Depuis cette date, les
différences entre ce qu’on appelait l’islam modéré ou politique et les thèses
salafistes djihadistes ont disparu, et le processus de « légitimation » de la
présence des combattants étrangers en Syrie dans la plus grande fatwa
collective de l’histoire islamique contemporaine s’est enclenché. Les musulmans
syriens, quelles que soient leurs factions et leurs orientations, ne sont plus
maîtres de leur présent et de leur avenir dans le conflit qui oppose une
dictature corrompue et le plus grand mouvement populaire qui lui fait face.
L’arrivée massive de plus de 120 000 combattants non syriens provenant d’une
soixantaine de pays, avec des facilités financières, matérielles et logistiques
qui ont dépassé ce que nous avons connu dans l’expérience afghane, a constitué
un changement complet dans la nature, la géographie et les objectifs des
conflits armés et des luttes intestines, ainsi que dans la nature de l’État
souhaité pour le changement.
..............................
CONSIGNE A: Reproduisez mot pour mot toutes les entrées qui suivent, sans inclure les images.

LES ENTRÉES:
..............................
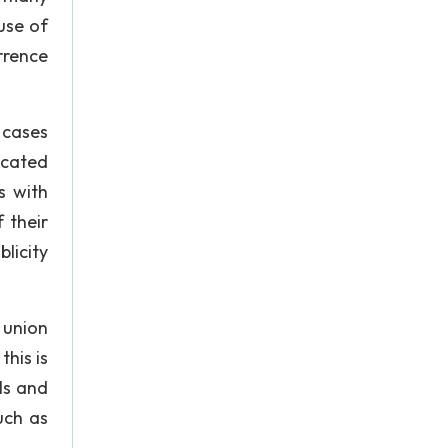
use of
rrence
 cases
icated
s with
 their
licity
 union
his is
ls and
uch as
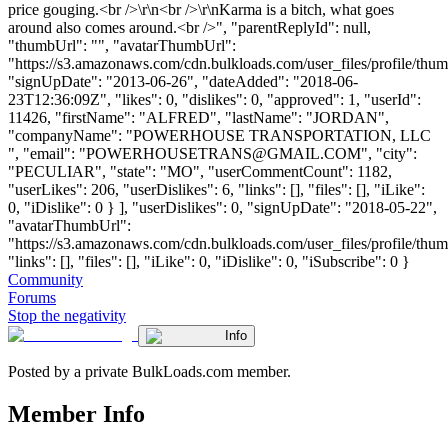
price gouging.<br />\r\n<br />\r\nKarma is a bitch, what goes
around also comes around.<br />", "parentReplyId": null,
"thumbUrl": "", "avatarThumbUrl":
"https://s3.amazonaws.com/cdn.bulkloads.com/user_files/profile/thum
"signUpDate": "2013-06-26", "dateAdded": "2018-06-
23T12:36:09Z", "likes": 0, "dislikes": 0, "approved": 1, "userId":
11426, "firstName": "ALFRED", "lastName": "JORDAN",
"companyName": "POWERHOUSE TRANSPORTATION, LLC
", "email": "
POWERHOUSETRANS@GMAIL.COM
", "city":
"PECULIAR", "state": "MO", "userCommentCount": 1182,
"userLikes": 206, "userDislikes": 6, "links": [], "files": [], "iLike":
0, "iDislike": 0 } ], "userDislikes": 0, "signUpDate": "2018-05-22",
"avatarThumbUrl":
"https://s3.amazonaws.com/cdn.bulkloads.com/user_files/profile/thum
"links": [], "files": [], "iLike": 0, "iDislike": 0, "iSubscribe": 0 }
Community
Forums
Stop the negativity
Info
Posted by a private BulkLoads.com member.
Member Info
..............................
CONSIGNE B: Citez tous les types de facilités qui, d'après l'extrait, accompagnaient l'arrivée des combattants non syriens.

RÉPONSE A:
use of
rrence
 cases
icated
s with
 their
licity
 union
his is
ls and
uch as
price gouging.<br />\r\n<br />\r\nKarma is a bitch, what goes
around also comes around.<br />", "parentReplyId": null,
"thumbUrl": "", "avatarThumbUrl":
"https://s3.amazonaws.com/cdn.bulkloads.com/user_files/profile/thum
"signUpDate": "2013-06-26", "dateAdded": "2018-06-
23T12:36:09Z", "likes": 0, "dislikes": 0, "approved": 1, "userId":
11426, "firstName": "ALFRED", "lastName": "JORDAN",
"companyName": "POWERHOUSE TRANSPORTATION, LLC
", "email": "
POWERHOUSETRANS@GMAIL.COM
", "city":
"PECULIAR", "state": "MO", "userCommentCount": 1182,
"userLikes": 206, "userDislikes": 6, "links": [], "files": [], "iLike":
0, "iDislike": 0 } ], "userDislikes": 0, "signUpDate": "2018-05-22",
"avatarThumbUrl":
"https://s3.amazonaws.com/cdn.bulkloads.com/user_files/profile/thum
"links": [], "files": [], "iLike": 0, "iDislike": 0, "iSubscribe": 0 }
Community
Forums
Stop the negativity
Info
Posted by a private BulkLoads.com member.
Member Info

RÉPONSE B: financières, matérielles, logistiques